PROVIDED PASSAGE:
----

Here's a solution written for SQL 2000. It can probably be improved for newer SQL versions.
/**
* Returns a string formatted for natural sorting. This function is very useful when having to sort alpha-numeric strings.
*
* @author Alexandre Potvin Latreille (plalx)
* @param {nvarchar(4000)} string The formatted string.
* @param {int} numberLength The length each number should have (including padding). This should be the length of the longest number. Defaults to 10.
* @param {char(50)} sameOrderChars A list of characters that should have the same order. Ex: '.-/'. Defaults to empty string.
*
* @return {nvarchar(4000)} A string for natural sorting.
* Example of use:
*
* SELECT Name FROM TableA ORDER BY Name
* TableA (unordered) TableA (ordered)
* ------------ ------------
* ID Name ID Name
* 1. A1. 1. A1-1.
* 2. A1-1. 2. A1.

----

RECORDED INFORMATION:

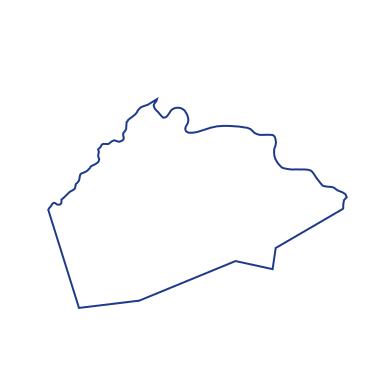 St. Joseph Estate, Dennery, Saint Lucia, rotated 71°
{"feature_id": "8701671B99871718233737", "entity_name": "St. Joseph Estate", "entity_type": "district", "adm_level": 2, "iso_a3": "LCA", "parent_name": "Saint Lucia", "parent_adm1": "Dennery", "projection": "equal_earth", "projection_center": [-60.918, 13.902], "detail": "fine", "context": "isolated", "style": "outline", "palette": "blue", "viewbox_px": 384, "rotation_deg": 71, "n_neighbors": 0, "source": "geoboundaries", "source_scale": "gbopen_adm2", "svg_char_len": 3052}
<svg xmlns="http://www.w3.org/2000/svg" viewBox="0 0 384 384"><g transform="rotate(71 192 192)"><path d="M95.2,205.8L95.1,207.6L95.1,210.8L95.3,212.8L96.1,214.6L97.2,216.6L98.5,217.9L99.2,218.8L100.3,220.8L101.1,223.0L102.5,227.3L103.1,228.9L104.1,230.0L104.6,231.1L105.2,231.3L108.4,232.7L110.7,233.6L111.6,234.4L112.8,235.8L113.4,236.9L114.1,237.9L116.4,238.7L118.8,238.9L119.8,239.6L120.2,240.2L120.8,241.9L120.7,242.6L120.8,244.6L117.8,248.7L117.8,249.3L118.0,251.2L118.8,253.6L119.3,254.9L119.3,255.9L118.5,257.9L117.7,260.1L117.6,260.8L118.1,262.2L119.4,263.4L119.9,264.2L120.3,264.9L120.8,266.4L121.3,267.0L122.3,267.0L123.6,266.9L124.5,267.5L126.7,268.7L128.0,269.1L130.7,269.0L131.4,269.5L132.1,269.9L133.2,271.0L133.7,272.5L134.3,274.8L134.4,275.6L134.4,276.7L134.7,278.2L134.9,279.4L136.0,280.6L137.4,283.2L138.1,285.2L138.4,287.4L138.5,290.4L138.7,291.3L139.2,292.0L141.2,293.3L143.2,294.3L144.8,295.6L145.7,297.0L146.7,299.2L147.0,299.5L148.9,300.5L150.3,301.4L151.0,302.3L151.5,304.4L152.1,307.6L153.2,310.0L154.4,312.5L155.9,315.7L156.7,317.9L158.3,318.4L160.3,319.5L160.8,320.6L160.7,322.0L160.0,323.5L157.8,325.2L157.3,326.4L157.7,327.9L159.6,330.1L160.5,331.9L162.0,333.7L264.8,336.6L277.3,278.4L277.6,278.3L271.5,174.0L271.5,173.3L291.2,140.9L272.2,131.1L257.1,54.9L256.6,54.3L254.6,53.6L252.8,52.9L251.9,52.4L250.7,51.8L249.1,50.8L247.3,47.4L244.2,47.6L243.6,48.0L241.9,49.3L240.9,50.3L237.7,54.0L236.2,55.0L235.5,55.5L234.1,56.4L233.0,57.9L231.8,60.3L231.4,61.3L231.3,61.7L230.6,63.0L230.0,64.2L229.5,65.0L229.0,65.9L227.7,66.8L226.2,67.3L225.2,67.7L220.5,69.3L220.2,69.5L214.6,70.9L212.2,71.7L211.9,71.8L210.1,73.0L209.4,74.1L209.1,74.5L208.1,76.4L207.3,78.3L207.1,78.9L205.7,83.1L204.7,85.6L203.4,89.9L201.7,93.6L201.5,93.9L199.8,96.9L198.6,98.4L198.1,99.1L196.5,99.8L196.0,100.1L193.9,101.0L193.1,101.3L191.8,101.7L188.2,102.4L185.1,102.4L181.5,101.6L178.0,100.2L175.8,98.3L172.7,96.5L170.6,96.1L169.5,95.9L168.1,95.8L167.4,95.7L165.8,96.1L164.7,96.9L164.5,97.0L164.3,97.4L163.6,98.9L162.3,102.5L160.8,107.2L160.2,109.0L158.5,111.6L156.6,113.6L153.7,115.1L151.7,116.1L150.9,117.0L149.3,118.8L148.3,120.8L148.0,121.4L145.8,125.6L145.3,126.5L144.0,129.7L142.6,133.0L141.2,136.5L139.9,140.1L138.0,147.2L137.6,151.0L137.3,153.1L137.1,162.1L137.0,166.4L137.0,167.5L136.1,172.4L135.1,175.3L134.8,175.8L134.4,176.4L133.4,177.3L132.6,177.9L130.2,177.9L128.4,176.8L128.2,176.6L126.7,174.9L125.3,173.4L124.5,173.0L123.9,172.6L122.8,172.0L121.2,171.7L120.9,171.6L118.4,171.5L117.0,171.5L116.3,171.6L113.1,172.3L112.8,172.4L111.9,172.9L111.1,173.4L110.3,174.1L109.1,175.2L108.0,177.1L107.9,177.3L107.2,179.9L107.1,181.4L107.3,182.9L107.4,183.7L108.4,185.8L108.7,186.1L109.4,186.9L110.3,188.2L111.0,189.1L112.0,190.7L112.4,191.4L112.6,191.8L112.8,192.2L112.7,193.2L112.6,193.9L112.4,195.0L111.3,195.6L111.0,195.8L108.4,196.9L105.4,198.0L104.4,198.6L101.2,200.0L99.4,200.1L97.9,200.1L97.6,200.0L96.8,199.5L95.9,198.4L95.5,197.9L95.1,197.1L94.6,196.3L94.3,196.0L92.8,194.9L95.2,205.8Z" fill="none" stroke="#1e3a8a" stroke-width="2"/></g></svg>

----

REQUIRED TASKS:
a – In the passage on the SQL natural-sorting function, what is the default value of the numberLength parameter?
b – Continue the passage on the SQL natural-sorting function from the point where it stops.

EXERCISE RESPONSES:
a – 10

b –
* 3. R1 --> 3. R1
* 4. R11 4. R11
* 5. R2 5. R2
*
*
* As we can see, humans would expect A1., A1-1., R1, R2, R11 but that's not how SQL is sorting it.
* We can use this function to fix this.
*
* SELECT Name FROM TableA ORDER BY dbo.udf_NaturalSortFormat(Name, default, '.-')
* TableA (unordered) TableA (ordered)
* ------------ ------------
* ID Name ID Name
* 1. A1. 1. A1.
* 2. A1-1. 2. A1-1.
* 3. R1 --> 3. R1
* 4. R11 4. R2
* 5. R2 5. R11
*/
ALTER FUNCTION [dbo].[udf_NaturalSortFormat](
@string nvarchar(4000),
@numberLength int = 10,
@sameOrderChars char(50) = ''
)
RETURNS varchar(4000)
AS
BEGIN
DECLARE @sortString varchar(4000),
@numStartIndex int,
@numEndIndex int,
@padLength int,
@totalPadLength int,
@i int,
@sameOrderCharsLen int;
SELECT
@totalPadLength = 0,
@string = RTRIM(LTRIM(@string)),
@sortString = @string,
@numStartIndex = PATINDEX('%[0-9]%', @string),
@numEndIndex = 0,
@i = 1,
@sameOrderCharsLen = LEN(@sameOrderChars);
-- Replace all char that have the same order by a space.
WHILE (@i <= @sameOrderCharsLen)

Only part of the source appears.